In Meade, I was hunting a silage field. They had a test cut through the center of the crop circle and the irrigation pivot was leaking so there was a nice little marsh of fresh water that I was sure the deer would come in to. I sat off the pivot about 30 yards watching back to the east figuring the deer would come in from that direction since the generator for the irrigation equipment was running and sitting at the west entrance to the cut.

Sure enough, about 30 minutes before sundown, a small 4 point buck stepped out of the crop about 150 yards or so and walked away from me to the east. He was joined by a few does who came in from the east entrance. I watched them for nearly 20 minutes before they spooked at something (probably me) and ran out of the cut.

I set back and contemplated my plans for the next day’s hunt, figuring I’d need to move my stand further east in the cut.

Have you ever had that feeling something was watching you out on the stand? As I was sitting there thinking, I happened to glance towards the pivot and there he is, a nice 8 point standing there watching me. I’m frozen in place as I’m caught totally off guard.

I slowly pull the rifle up to my shoulder. He doesn’t move. I pull the hammer back. He’s still there. I set the trigger. He doesn’t flinch. I pull the trigger…

My view is blocked by the black powder smoke as there was practically no breeze that night but I can hear him crashing through the crop back to the east. While reloading I’m thinking how bad I don’t want to have to try to track the buck through that silage. He was so close, there’s no way I could have missed, I’m sure of it.

A bit later I see him step out of the silage into the cut. He’s about 100 yards or so and walking away. He stops, turns and looks back down the cut towards me. I’m frozen again. I’m afraid to move thinking he’ll run so I hunker down and glass him watching to see what he’ll do.

“Drop! C’mon, drop!” I say to whoever…

I watch him for over thirty minutes, until it gets too dark to see. So I get my flashlight and head down the cut to see what’s up.

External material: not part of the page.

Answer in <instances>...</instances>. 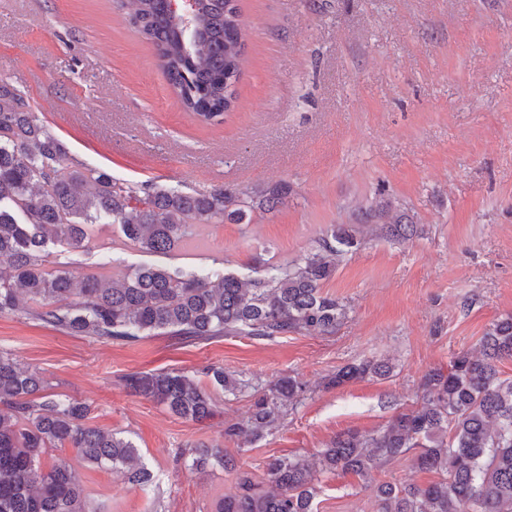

Meanwhile I had texted Keith to let him know I thought I had a deer down. I get to the place I think he should be…

Nothing. Nothing! No deer, no blood.

I keep walking, nothing. I don’t see a trail at all. As I meet Keith at the east end of the circle he asks if it was a nice looking 8-10 point. Yeah.

“Well, he was just in my head lights and then took off across the next field to the east. He didn’t look hurt to me.” Keith says.

That can’t be right! I’ve been to the range, the gun was shooting fine. I can’t believe it.

The next day I do some target practice, trying to figure out what happened. I set up  a steel target at 25 yards ad put a square of orange duct tape on it. First shot, dead on. Next shot, 4 inches to the left. Next shot, dead on. Then 4 inches to the left.

I check the front sight and find that it’s moving back and forth about a 1/16th of an inch. So sometime between my range time and the hunt, I must have knocked it loose. So really, it was the gun.

I didn’t see any deer the rest of the hunt or the last Saturday. I blew it by not checking my equipment over before going into the field. Stupid mistake.

Oh well, there’s always December right?